94 Sleepless FLUME This is one of the most original and amazingly chilled out pieces of dance music that I’ve heard. The vibe is so cool and laid back. I love how the vocals are distorted in places and mixed about with. The way the music ebbs and flows with the gorgeous cuddly synths is divine. Totally delicious.
95 Hope Leaves OPETH This is a dark and brooding song, full of emotion. It fitted my mood at the time. I was disillusioned with life (corporate world and girls being ‘up themselves’ ) and I felt a bit low. This song although very dark gave me hope for the future. The line ‘you’ll never return to this place’ made me feel that the only way was up to somewhere better. I always had hope and knew things would work out if I had enough patience.

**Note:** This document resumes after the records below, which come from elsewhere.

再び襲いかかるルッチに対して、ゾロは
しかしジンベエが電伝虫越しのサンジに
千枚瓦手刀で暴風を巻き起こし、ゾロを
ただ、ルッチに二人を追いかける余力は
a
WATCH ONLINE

The song is produced by Steven Wilson of Porcupine Tree and I just love the vocal harmonies and layered vocals and brooding lush feel to it.

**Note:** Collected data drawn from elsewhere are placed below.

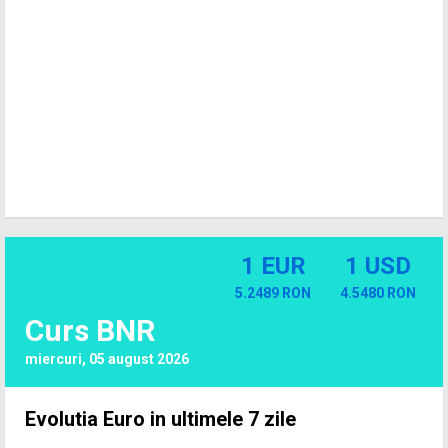
1 EUR
1 USD
5.2489 RON
4.5480 RON
Curs BNR
miercuri, 05 august 2026
Evolutia Euro in ultimele 7 zile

96 Careless Whisper GEORGE MICHAEL This song brings back loads of memories from my teenage years and the fun I used to have with my mates. In particular it reminds me of a lads holiday in Llandudno during the summer of 1985. About eight of us went including my best mate Andy and we just drank a lot of beer. We kept all the beer cold in the bath and by the end of the week we had built a massive beer can pyramid. This song was pretty much Andy’s theme tune and it reminds me of all the great times we had chasing girls, getting drunk, cruising with the ghetto blaster etc etc etc.
97 Fly By II BLUE I don’t normally like boy bands but this stands out to me. It’s a very summery song, their vocals are great and the overall vibe to it is just so cool.
98 Epidemic BLACKFIELD I love the feel of this song and the vocal harmonies and layered vocals are absolutely lush. The genius of Steven Wilson.
99 Dry County BON JOVI This is the song that showcased to me what a great band Bon Jovi actually are. I had never really got them until the album Keep The Faith came out. Although quite good I saw songs like Livin’ On A Prayer, Bad Medicine, You Give Love A Bad Name etc as being throwaway and not that serious. To me they seemed to grow up and mature into a serious band with this record. Dry County at just under 10 minutes long is stunning, especially the guitar solo.
100 Miss You FEEDER I just love the power and urgency of this song. The almost metal guitar sound is great. It energises me and makes me feel happy. It’s a great song to drive to. And there is a brilliant video to it that makes me laugh.